Each optimal pair P is described by six values P(1), P(2), P(3), P(4), P(5), P(6), separated by spaces. The values P(2), P(3) are the dates of the first and the last day in the first expedition in the pair, The values P(5), P(6) are the dates of the first and the last day in the second expedition in the pair. The value P(1) is the label of the input line with the description of the first expedition in the pair.

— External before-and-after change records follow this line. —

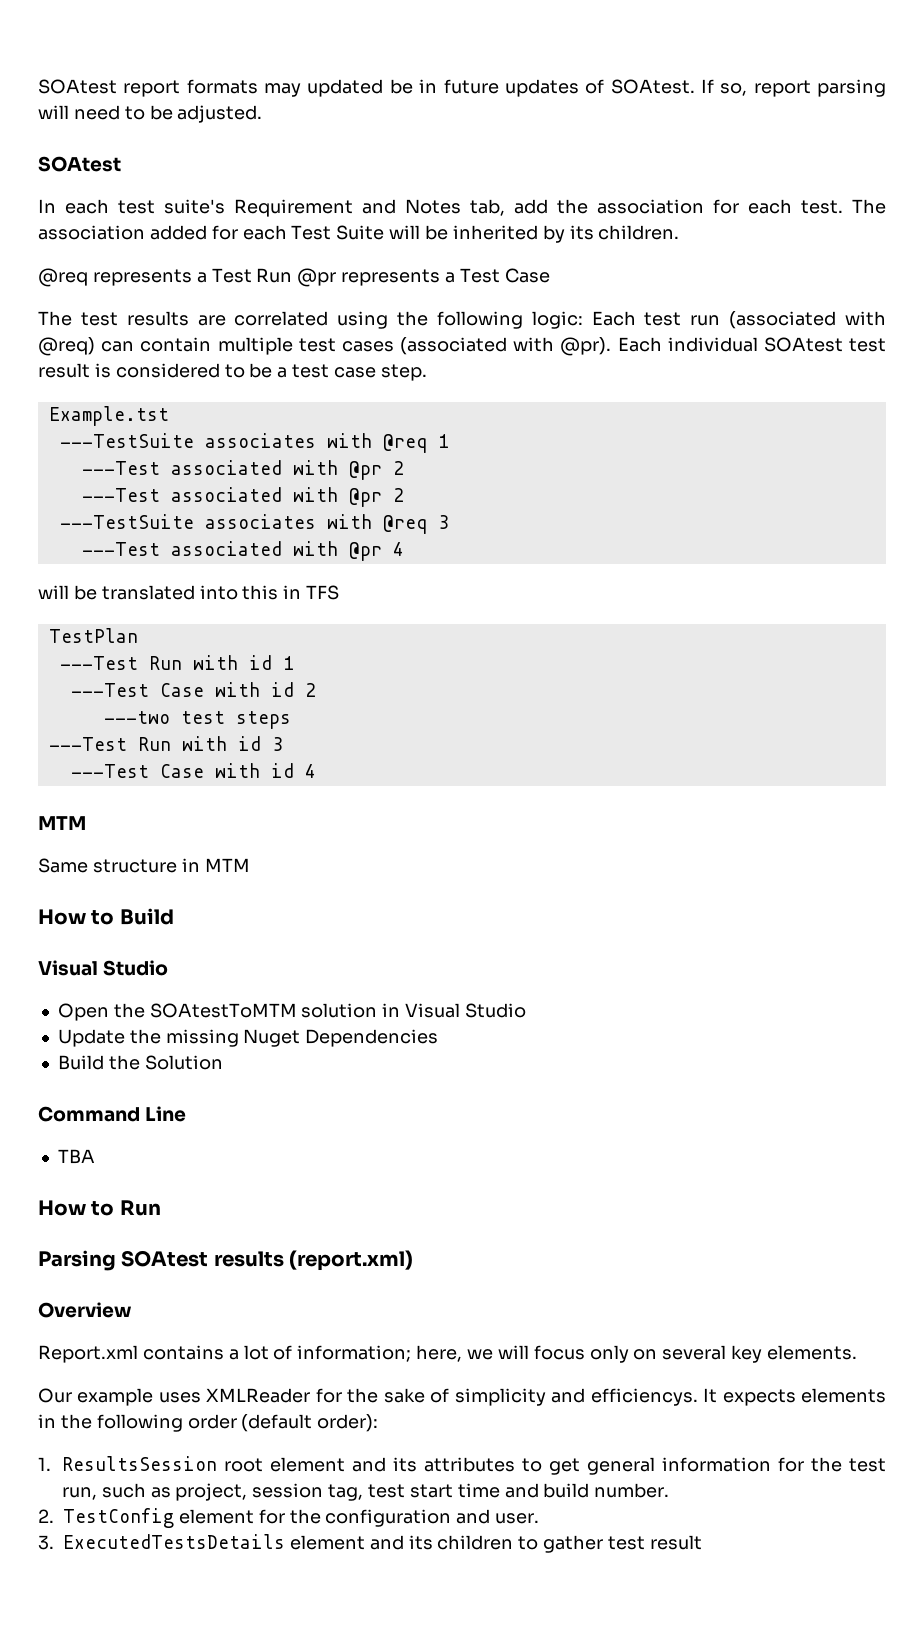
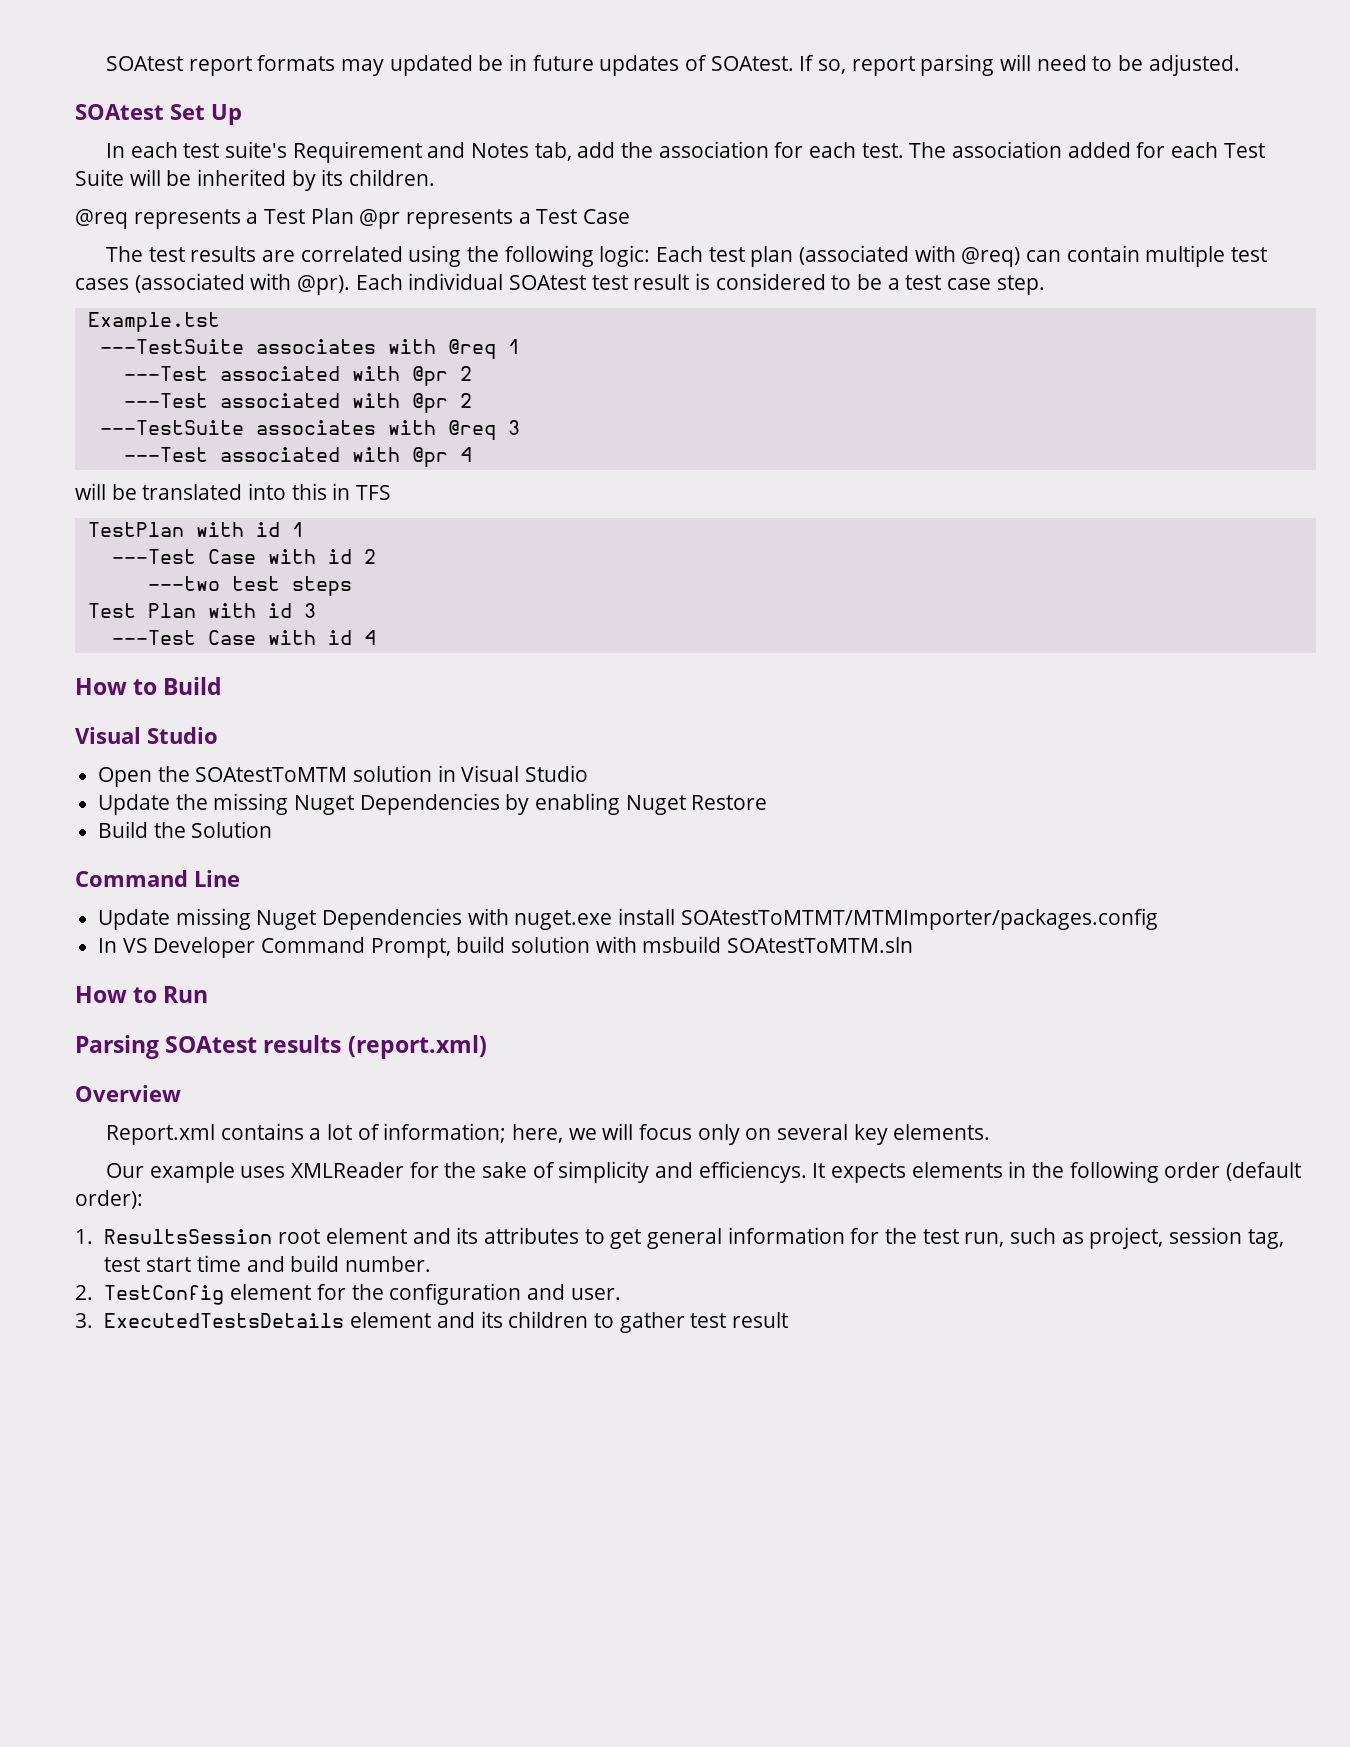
(121, 164) none -> [170,104,242,125] Set Up
[256,268,293,283] Run -> [310,208,354,224] Plan
[690,315,721,326] run -> [750,246,794,267] plan
[59,656,182,670] // ---Test Run -> (184, 529) none
[48,737,171,751] ---Test Run -> [87,603,196,618] Test Plan
[38,816,86,830] [38,858,250,873] // MTM // Same structure in MTM -> (376, 637) none
(439, 1038) none -> [505,793,768,815] by enabling Nuget Restore
[57,1149,95,1164] TBA -> [98,908,1158,930] [98,936,914,958] Update missing Nuget Dependencies with nuget.exe install SOAtestToMTMT/MTMImporter/packages.config // In VS Developer Command Prompt, build solution with msbuild SOAtestToMTM.sln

The value P(4) is the label of the input line with the description of the second expedition in the pair.

The output list is sorted first by values P(2) (start day of the first expedition), then, if those values are equal, it is sorted by values P(5) (start day of the second expedition), then, if those values are equal, it is sorted by values P(1) (label of the line describing the first expedition), then, if those values are equal, it is sorted by values P(4) (label of the line describing the second expedition).
All dates in the output are correctly formed dates.
It is guaranteed that there is at least one optimal expedition pair in the input.

Example 1

Input
14
That year winter weather lasted till early May.
Jill left in February, she spent 8 days in Berlin.
The newly planted trees were held up by wooden frames.
There were only seventeen players in the club in August.
She said it happened on 23.12. and others supported her view.
Tom, Pat and Sue had no time in November, however.
April and May were her favourite names and 27 was her favourite number.
In August it was possible to collect 23, 24, and 25 specimens, respectively.
They intended to arrive on 23.8. or on 27.8.
We could not find any documents in the 4th drawer.
Sand was blown on the beach on 1.1. in Perth.
Numbers 11, 12 or 14 may be brought in focus in April this year.
Another example is 5 and 10 of February.
And finally, check 1 2 3 in July against 5 6 7 in other months.
Output
6
11 1.1. 1.1. 9 23.8. 27.8.
9 23.8. 27.8. 5 23.12. 23.12.

Example 2

Input
7
trip1 20.9. 24.9. is a short one.
trip1 20.8. 24.8. is a short one.
trip1 20.7. 24.7. is a short one.
trip2 20.6. 24.6. is a short one.
trip3 20.5. 24.5. is a short one.
trip4 20.4. 24.4. is a short one.
trip5 20.3. 24.3. is a short one.
Output
10
7 20.3. 24.3. 6 20.4. 24.4.
6 20.4. 24.4. 5 20.5. 24.5.
5 20.5. 24.5. 4 20.6. 24.6.
4 20.6. 24.6. 3 20.7. 24.7.
3 20.7. 24.7. 2 20.8. 24.8.
2 20.8. 24.8. 1 20.9. 24.9.

Example 3

Input
8
January February.
March 3 April.
March 3 4 April.
April 4 5 may.
32.32. 16.7. 31.31.
32.32. 18.7. July 18 31.31.
28.2. February 29.
29.2. February 28.
Output
2
7 28.2. 28.2. 5 16.7. 16.7.

Public data

The public data set is intended for easier debugging and approximate program correctness checking. The public data set is stored also in the upload system and each time a student submits a solution it is run on the public dataset and the program output to stdout and stderr is available to him/her.